The problem: Transcribe each of the entries below line for line, leaving out the pictures.
[begin Provided material]
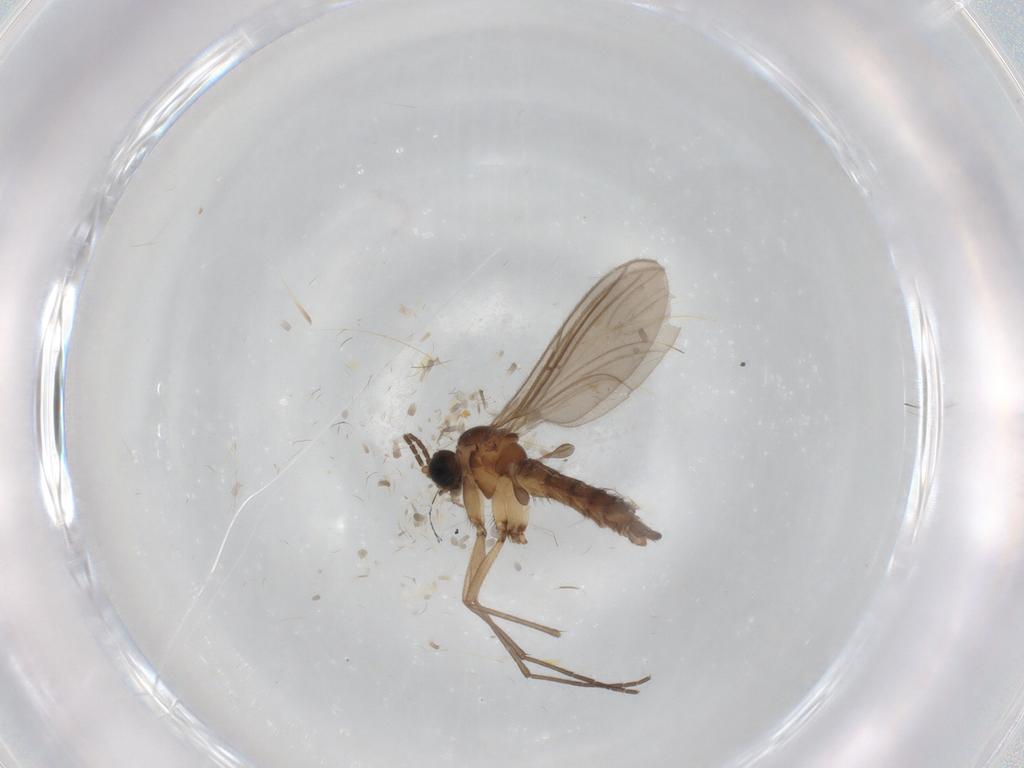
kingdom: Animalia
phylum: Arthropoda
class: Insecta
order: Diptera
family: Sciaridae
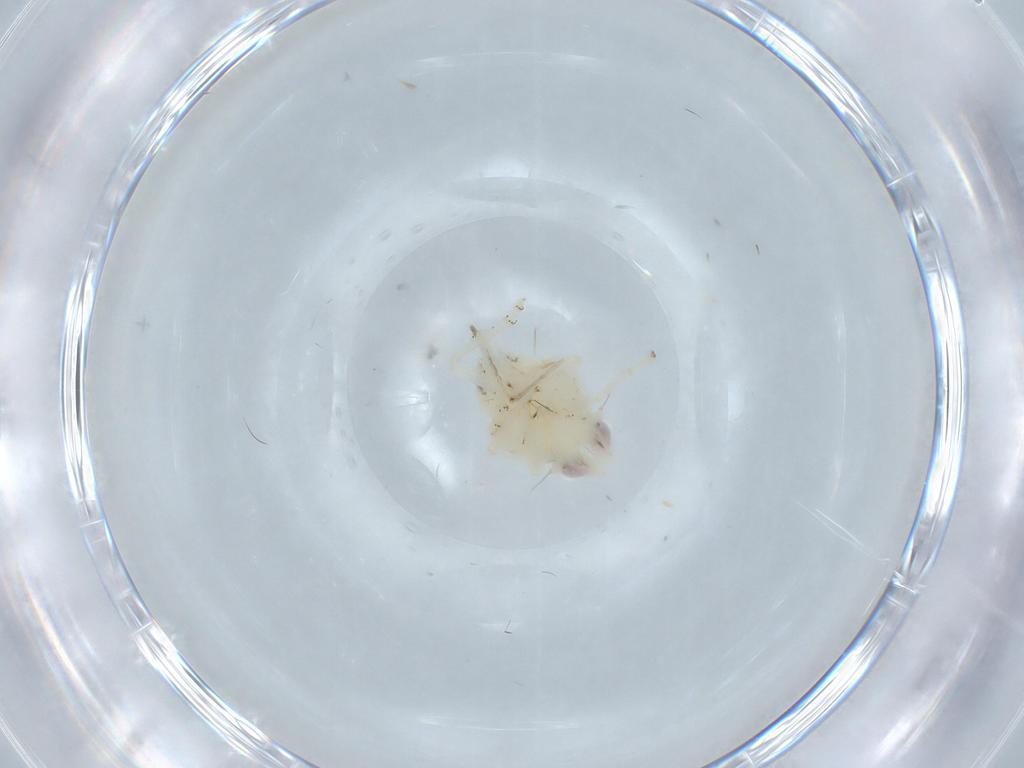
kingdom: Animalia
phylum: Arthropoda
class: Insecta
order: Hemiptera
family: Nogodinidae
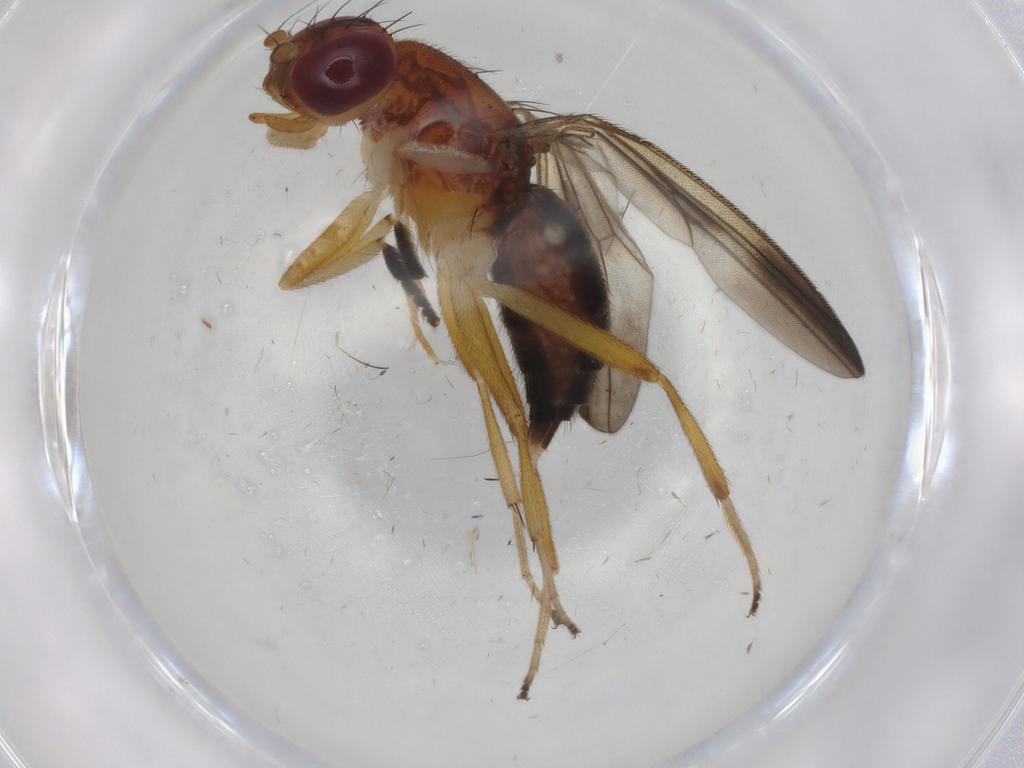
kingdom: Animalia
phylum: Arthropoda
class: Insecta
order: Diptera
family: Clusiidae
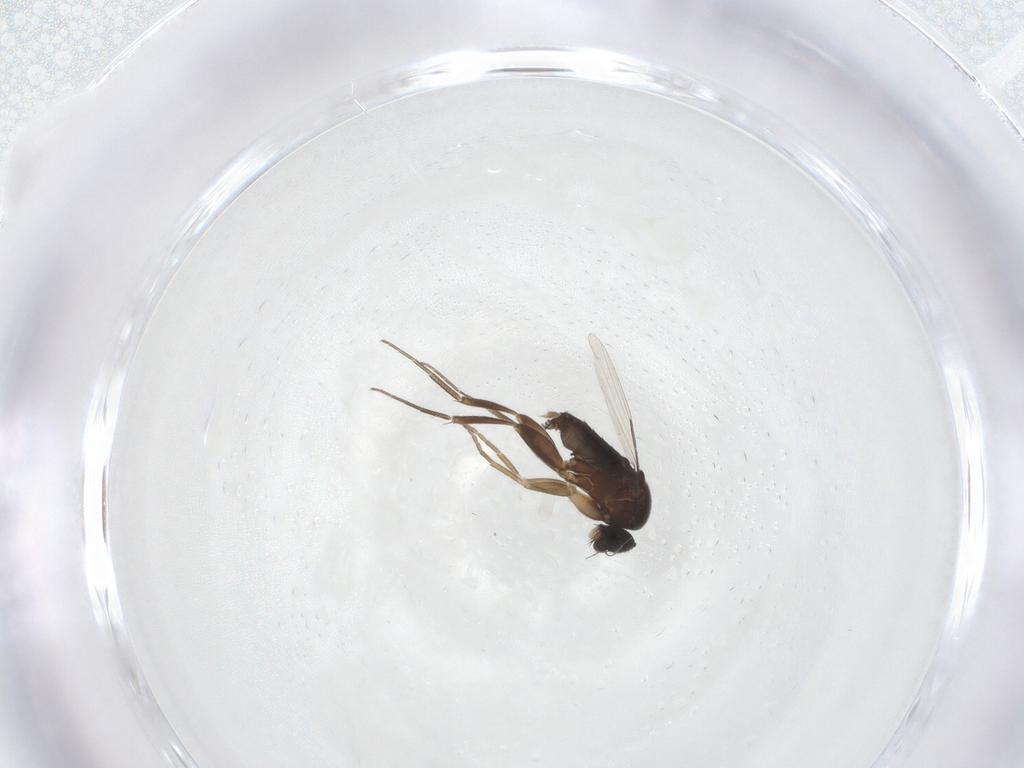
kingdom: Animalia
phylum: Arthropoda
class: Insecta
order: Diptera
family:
[end Provided material]
Answer to this exercise:
kingdom: Animalia
phylum: Arthropoda
class: Insecta
order: Diptera
family: Sciaridae
kingdom: Animalia
phylum: Arthropoda
class: Insecta
order: Hemiptera
family: Nogodinidae
kingdom: Animalia
phylum: Arthropoda
class: Insecta
order: Diptera
family: Clusiidae
kingdom: Animalia
phylum: Arthropoda
class: Insecta
order: Diptera
family:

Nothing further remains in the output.